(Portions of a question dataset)
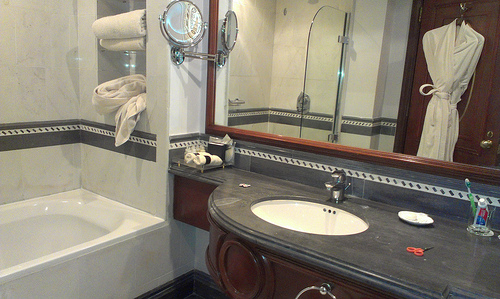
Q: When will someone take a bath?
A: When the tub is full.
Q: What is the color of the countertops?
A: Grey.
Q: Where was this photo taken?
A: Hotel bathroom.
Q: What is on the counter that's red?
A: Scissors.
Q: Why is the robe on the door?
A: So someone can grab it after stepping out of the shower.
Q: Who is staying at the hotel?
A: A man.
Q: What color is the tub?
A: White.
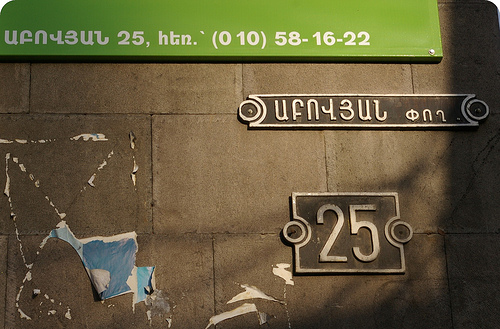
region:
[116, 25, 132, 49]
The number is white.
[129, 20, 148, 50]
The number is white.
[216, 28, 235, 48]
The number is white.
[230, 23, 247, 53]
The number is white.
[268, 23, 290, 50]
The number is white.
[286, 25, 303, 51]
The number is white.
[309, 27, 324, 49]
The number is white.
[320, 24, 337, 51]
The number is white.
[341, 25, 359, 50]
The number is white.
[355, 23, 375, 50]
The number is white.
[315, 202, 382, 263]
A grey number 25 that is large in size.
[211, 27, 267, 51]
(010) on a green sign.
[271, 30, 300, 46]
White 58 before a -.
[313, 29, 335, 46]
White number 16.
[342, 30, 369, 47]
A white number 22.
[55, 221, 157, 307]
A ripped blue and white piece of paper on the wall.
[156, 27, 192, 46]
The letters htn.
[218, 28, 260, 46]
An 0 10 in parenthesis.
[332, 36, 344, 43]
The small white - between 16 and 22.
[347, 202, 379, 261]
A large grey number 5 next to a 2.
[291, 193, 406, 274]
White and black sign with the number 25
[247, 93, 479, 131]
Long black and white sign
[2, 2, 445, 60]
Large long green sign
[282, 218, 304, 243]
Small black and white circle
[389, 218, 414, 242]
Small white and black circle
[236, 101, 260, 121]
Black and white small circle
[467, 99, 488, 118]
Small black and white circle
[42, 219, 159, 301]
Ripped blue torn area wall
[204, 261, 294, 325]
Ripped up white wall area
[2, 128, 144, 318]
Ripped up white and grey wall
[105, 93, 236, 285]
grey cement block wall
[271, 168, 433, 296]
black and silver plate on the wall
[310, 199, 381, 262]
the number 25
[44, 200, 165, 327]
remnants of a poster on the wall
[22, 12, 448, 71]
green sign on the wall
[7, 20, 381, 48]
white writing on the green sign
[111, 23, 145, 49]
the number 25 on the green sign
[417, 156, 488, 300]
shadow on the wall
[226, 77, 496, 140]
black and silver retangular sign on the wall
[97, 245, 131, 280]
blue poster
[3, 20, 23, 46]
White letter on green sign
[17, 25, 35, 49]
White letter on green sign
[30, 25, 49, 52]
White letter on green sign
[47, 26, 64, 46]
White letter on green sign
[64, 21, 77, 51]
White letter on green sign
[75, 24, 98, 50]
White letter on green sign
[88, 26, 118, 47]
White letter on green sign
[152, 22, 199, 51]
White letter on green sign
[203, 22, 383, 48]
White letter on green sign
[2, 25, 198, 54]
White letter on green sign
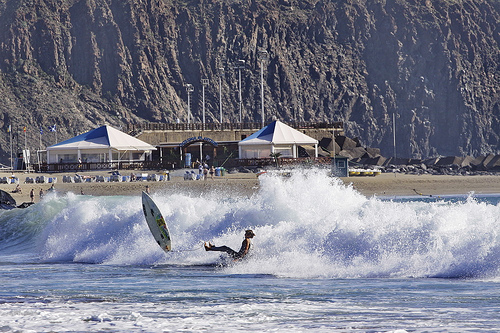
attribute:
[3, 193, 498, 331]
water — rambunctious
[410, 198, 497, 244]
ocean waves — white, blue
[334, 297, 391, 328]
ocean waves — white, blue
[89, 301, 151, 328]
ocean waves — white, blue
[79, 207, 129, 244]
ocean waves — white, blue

Short exercise - Rewrite everything from the line containing "[97, 245, 131, 280]" down to the end of the listing, swapping "attribute" for "property" and changing nothing else. Leave out the pictures.

Exercise solution -
[97, 245, 131, 280]
blue poster
[3, 20, 23, 46]
White letter on green sign
[17, 25, 35, 49]
White letter on green sign
[30, 25, 49, 52]
White letter on green sign
[47, 26, 64, 46]
White letter on green sign
[64, 21, 77, 51]
White letter on green sign
[75, 24, 98, 50]
White letter on green sign
[88, 26, 118, 47]
White letter on green sign
[152, 22, 199, 51]
White letter on green sign
[203, 22, 383, 48]
White letter on green sign
[2, 25, 198, 54]
White letter on green sign
property:
[3, 193, 498, 331]
water — rambunctious
[410, 198, 497, 244]
ocean waves — white, blue
[334, 297, 391, 328]
ocean waves — white, blue
[89, 301, 151, 328]
ocean waves — white, blue
[79, 207, 129, 244]
ocean waves — white, blue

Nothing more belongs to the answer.